WORK ORDER – Return every line in the rows below that contains the word "Marshall", copying each line in full.

RECORDS –
============

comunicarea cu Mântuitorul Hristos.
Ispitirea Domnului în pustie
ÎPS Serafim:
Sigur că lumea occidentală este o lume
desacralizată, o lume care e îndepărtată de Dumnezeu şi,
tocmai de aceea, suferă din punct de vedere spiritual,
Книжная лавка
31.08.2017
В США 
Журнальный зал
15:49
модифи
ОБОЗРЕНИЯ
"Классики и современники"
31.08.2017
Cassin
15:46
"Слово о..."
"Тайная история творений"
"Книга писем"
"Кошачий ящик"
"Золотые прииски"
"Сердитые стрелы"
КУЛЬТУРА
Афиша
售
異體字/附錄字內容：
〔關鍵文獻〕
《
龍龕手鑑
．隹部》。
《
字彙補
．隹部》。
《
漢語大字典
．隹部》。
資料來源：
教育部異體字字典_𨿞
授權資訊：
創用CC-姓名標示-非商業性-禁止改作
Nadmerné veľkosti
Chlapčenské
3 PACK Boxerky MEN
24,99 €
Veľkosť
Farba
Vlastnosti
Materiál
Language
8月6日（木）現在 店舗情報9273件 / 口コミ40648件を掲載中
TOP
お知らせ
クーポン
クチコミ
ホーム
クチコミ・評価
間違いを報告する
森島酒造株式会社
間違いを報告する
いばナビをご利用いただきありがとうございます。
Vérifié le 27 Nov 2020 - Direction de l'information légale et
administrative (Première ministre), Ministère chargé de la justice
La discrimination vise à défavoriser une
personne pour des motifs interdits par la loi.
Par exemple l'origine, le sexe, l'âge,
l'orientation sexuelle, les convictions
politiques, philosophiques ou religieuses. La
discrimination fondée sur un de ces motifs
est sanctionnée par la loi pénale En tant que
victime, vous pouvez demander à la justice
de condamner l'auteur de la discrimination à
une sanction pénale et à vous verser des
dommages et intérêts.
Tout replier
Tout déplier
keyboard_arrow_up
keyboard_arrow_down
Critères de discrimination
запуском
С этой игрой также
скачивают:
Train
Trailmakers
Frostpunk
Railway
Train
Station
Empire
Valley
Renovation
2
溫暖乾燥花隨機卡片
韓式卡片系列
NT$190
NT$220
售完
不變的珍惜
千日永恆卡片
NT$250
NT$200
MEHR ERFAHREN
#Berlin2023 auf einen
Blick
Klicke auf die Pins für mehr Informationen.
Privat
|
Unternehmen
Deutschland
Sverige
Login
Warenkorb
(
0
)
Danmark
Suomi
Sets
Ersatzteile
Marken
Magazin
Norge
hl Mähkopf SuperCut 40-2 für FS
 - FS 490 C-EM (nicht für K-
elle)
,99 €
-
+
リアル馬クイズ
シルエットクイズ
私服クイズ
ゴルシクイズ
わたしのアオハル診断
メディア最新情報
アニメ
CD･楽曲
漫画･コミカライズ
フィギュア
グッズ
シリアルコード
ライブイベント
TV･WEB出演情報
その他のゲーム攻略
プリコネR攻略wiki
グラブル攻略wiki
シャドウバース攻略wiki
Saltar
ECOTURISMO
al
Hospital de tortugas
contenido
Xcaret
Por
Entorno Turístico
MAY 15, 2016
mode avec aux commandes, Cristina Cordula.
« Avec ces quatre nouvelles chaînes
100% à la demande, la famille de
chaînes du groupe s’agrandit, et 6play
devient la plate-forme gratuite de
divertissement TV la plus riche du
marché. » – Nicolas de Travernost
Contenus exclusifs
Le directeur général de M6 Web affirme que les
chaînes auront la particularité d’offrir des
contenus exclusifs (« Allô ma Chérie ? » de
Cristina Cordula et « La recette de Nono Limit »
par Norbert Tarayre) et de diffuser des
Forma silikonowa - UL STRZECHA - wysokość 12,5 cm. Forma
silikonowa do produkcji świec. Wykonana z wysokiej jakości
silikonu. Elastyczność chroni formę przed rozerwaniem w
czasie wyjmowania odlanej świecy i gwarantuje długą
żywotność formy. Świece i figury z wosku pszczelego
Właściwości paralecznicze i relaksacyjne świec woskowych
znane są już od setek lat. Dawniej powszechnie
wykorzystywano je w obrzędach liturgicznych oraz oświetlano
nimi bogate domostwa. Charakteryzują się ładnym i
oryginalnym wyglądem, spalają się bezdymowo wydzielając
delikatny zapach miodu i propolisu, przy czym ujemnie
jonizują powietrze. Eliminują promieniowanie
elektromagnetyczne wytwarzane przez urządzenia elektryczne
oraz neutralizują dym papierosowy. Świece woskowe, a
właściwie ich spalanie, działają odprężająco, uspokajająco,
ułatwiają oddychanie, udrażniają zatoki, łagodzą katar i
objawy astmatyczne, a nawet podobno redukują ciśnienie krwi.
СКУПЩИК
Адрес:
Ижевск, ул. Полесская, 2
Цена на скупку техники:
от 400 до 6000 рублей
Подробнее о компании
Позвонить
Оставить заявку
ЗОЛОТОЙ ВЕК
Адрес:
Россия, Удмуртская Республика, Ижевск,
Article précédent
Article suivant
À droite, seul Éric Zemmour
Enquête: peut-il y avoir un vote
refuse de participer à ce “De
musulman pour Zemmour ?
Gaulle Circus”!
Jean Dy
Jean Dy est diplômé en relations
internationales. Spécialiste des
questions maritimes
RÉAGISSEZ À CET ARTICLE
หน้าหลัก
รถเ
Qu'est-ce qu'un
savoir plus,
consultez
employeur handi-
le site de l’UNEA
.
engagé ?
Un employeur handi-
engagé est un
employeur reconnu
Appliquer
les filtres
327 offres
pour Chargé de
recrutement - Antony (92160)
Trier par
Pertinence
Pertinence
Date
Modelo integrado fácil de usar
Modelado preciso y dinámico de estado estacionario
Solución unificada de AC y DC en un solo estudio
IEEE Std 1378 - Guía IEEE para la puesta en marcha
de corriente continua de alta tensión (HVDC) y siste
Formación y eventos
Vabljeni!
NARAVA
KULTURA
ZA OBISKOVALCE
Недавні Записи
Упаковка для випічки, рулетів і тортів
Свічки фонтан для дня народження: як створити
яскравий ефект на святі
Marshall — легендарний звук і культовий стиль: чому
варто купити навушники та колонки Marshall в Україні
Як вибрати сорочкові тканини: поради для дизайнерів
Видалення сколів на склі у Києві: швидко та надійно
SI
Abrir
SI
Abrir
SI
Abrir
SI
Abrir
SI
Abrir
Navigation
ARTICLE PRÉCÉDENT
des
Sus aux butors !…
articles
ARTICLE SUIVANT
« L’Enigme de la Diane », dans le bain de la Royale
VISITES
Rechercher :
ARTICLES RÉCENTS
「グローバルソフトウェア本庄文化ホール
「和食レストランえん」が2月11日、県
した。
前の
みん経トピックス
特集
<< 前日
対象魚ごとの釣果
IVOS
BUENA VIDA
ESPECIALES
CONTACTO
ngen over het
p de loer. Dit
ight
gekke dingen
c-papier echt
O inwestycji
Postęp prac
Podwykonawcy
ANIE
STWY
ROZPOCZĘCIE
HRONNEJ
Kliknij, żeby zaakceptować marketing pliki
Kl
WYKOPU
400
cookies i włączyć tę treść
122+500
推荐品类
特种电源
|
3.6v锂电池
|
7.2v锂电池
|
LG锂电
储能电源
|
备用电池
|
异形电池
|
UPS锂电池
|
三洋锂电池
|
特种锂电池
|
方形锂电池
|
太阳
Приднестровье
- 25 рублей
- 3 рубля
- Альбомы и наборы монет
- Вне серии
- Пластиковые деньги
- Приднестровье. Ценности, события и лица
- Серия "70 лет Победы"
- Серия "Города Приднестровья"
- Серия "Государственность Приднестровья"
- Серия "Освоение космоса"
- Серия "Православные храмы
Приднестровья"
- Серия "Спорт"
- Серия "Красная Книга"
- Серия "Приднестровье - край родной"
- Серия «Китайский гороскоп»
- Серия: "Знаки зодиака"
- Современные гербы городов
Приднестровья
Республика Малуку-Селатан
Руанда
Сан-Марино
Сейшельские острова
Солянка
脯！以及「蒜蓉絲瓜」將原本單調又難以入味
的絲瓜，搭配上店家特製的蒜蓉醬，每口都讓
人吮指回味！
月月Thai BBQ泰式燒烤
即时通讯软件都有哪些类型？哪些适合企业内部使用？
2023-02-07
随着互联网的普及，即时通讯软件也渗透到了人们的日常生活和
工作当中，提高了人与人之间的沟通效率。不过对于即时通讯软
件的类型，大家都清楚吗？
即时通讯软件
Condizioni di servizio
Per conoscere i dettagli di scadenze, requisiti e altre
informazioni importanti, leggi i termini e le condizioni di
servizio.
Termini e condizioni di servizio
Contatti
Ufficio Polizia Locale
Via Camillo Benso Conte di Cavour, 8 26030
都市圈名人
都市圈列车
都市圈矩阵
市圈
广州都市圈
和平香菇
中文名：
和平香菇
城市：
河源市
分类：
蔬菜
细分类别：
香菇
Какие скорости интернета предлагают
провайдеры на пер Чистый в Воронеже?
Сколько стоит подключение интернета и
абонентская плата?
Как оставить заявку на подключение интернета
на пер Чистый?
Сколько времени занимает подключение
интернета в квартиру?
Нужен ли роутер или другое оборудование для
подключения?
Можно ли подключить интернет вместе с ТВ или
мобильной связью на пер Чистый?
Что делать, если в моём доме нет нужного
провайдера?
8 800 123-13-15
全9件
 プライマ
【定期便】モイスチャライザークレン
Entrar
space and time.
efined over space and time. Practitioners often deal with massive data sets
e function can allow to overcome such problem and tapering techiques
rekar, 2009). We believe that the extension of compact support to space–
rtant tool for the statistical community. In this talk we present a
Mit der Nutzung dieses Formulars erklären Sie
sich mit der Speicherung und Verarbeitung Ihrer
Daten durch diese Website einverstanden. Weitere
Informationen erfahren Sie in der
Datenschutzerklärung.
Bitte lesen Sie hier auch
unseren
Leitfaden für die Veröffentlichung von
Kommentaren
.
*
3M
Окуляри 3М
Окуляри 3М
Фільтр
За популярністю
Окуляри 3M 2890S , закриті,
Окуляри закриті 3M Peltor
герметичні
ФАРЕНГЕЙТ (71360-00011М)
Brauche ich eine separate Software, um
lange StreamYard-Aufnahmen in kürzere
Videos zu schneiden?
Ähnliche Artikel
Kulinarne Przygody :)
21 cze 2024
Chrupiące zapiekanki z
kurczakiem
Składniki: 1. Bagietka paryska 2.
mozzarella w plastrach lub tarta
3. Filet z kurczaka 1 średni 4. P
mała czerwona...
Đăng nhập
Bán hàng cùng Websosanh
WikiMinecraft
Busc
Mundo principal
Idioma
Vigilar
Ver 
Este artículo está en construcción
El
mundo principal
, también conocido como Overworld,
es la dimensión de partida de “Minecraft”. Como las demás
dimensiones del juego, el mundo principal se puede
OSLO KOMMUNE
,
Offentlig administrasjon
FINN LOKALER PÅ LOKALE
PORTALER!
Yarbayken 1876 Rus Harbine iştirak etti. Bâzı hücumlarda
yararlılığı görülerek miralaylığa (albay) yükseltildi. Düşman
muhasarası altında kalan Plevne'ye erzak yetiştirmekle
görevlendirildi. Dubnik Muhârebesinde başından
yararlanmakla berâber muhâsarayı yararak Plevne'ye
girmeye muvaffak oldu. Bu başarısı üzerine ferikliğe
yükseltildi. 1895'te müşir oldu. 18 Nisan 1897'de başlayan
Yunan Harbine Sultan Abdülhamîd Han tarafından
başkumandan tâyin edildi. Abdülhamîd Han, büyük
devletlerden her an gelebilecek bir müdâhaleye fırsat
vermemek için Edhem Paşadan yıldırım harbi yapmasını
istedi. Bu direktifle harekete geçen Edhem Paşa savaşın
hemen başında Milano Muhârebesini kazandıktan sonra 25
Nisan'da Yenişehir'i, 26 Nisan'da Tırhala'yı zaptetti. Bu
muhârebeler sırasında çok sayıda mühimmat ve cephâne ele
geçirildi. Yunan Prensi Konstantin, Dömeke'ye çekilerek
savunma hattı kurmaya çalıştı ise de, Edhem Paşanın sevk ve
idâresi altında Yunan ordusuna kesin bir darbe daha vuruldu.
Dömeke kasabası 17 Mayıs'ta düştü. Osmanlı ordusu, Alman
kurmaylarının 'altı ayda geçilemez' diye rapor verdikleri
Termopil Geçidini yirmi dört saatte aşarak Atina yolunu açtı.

============

RESPONSE BOX –
Marshall — легендарний звук і культовий стиль: чому
варто купити навушники та колонки Marshall в Україні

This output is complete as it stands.